§ **Directions**
The expected answer is every line of the material that contains the word "seguro".
──────── Material supplied
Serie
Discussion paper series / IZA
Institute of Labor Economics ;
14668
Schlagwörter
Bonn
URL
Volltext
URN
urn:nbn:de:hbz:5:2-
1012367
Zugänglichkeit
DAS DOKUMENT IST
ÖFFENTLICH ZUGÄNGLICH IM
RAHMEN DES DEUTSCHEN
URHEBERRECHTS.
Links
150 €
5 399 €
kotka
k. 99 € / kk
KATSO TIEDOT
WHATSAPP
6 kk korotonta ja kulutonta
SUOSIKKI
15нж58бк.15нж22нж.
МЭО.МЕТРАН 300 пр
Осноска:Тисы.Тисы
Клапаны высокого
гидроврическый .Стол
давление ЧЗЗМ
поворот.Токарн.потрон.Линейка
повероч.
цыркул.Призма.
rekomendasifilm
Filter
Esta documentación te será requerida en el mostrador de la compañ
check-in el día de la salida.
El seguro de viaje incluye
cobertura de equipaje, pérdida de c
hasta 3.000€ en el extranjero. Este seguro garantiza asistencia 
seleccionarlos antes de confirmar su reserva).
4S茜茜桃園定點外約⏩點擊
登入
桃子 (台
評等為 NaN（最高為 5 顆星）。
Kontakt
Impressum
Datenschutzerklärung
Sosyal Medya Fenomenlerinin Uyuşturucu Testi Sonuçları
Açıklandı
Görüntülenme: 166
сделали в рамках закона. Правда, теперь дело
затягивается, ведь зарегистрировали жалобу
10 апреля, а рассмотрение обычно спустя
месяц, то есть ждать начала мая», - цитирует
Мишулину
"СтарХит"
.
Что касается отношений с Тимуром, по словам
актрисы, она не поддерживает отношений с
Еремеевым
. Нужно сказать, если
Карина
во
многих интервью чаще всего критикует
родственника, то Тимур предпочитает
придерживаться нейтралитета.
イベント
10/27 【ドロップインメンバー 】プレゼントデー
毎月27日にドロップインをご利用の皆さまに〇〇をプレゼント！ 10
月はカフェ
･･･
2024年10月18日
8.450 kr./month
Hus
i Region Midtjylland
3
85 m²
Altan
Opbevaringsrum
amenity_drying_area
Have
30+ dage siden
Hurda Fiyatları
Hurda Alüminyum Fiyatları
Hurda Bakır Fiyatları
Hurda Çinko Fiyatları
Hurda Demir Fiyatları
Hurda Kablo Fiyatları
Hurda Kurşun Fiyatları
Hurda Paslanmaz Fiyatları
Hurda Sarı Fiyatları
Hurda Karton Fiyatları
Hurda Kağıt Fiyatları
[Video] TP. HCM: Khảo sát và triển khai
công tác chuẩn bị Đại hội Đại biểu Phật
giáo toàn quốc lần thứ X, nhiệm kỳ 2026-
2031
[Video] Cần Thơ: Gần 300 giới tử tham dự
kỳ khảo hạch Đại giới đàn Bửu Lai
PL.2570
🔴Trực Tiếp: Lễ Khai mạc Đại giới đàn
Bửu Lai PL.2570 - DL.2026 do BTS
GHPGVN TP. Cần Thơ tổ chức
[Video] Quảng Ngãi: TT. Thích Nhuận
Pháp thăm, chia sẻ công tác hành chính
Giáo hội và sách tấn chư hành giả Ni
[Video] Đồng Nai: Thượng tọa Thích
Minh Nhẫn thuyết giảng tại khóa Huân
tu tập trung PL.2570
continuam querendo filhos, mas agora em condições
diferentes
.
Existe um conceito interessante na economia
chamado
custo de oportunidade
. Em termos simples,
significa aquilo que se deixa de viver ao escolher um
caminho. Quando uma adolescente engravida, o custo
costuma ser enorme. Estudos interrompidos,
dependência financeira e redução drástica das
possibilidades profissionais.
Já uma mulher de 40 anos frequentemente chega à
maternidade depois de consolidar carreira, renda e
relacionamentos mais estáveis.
────────────────
§ **Exercise solution**
El seguro de viaje incluye
hasta 3.000€ en el extranjero. Este seguro garantiza asistencia 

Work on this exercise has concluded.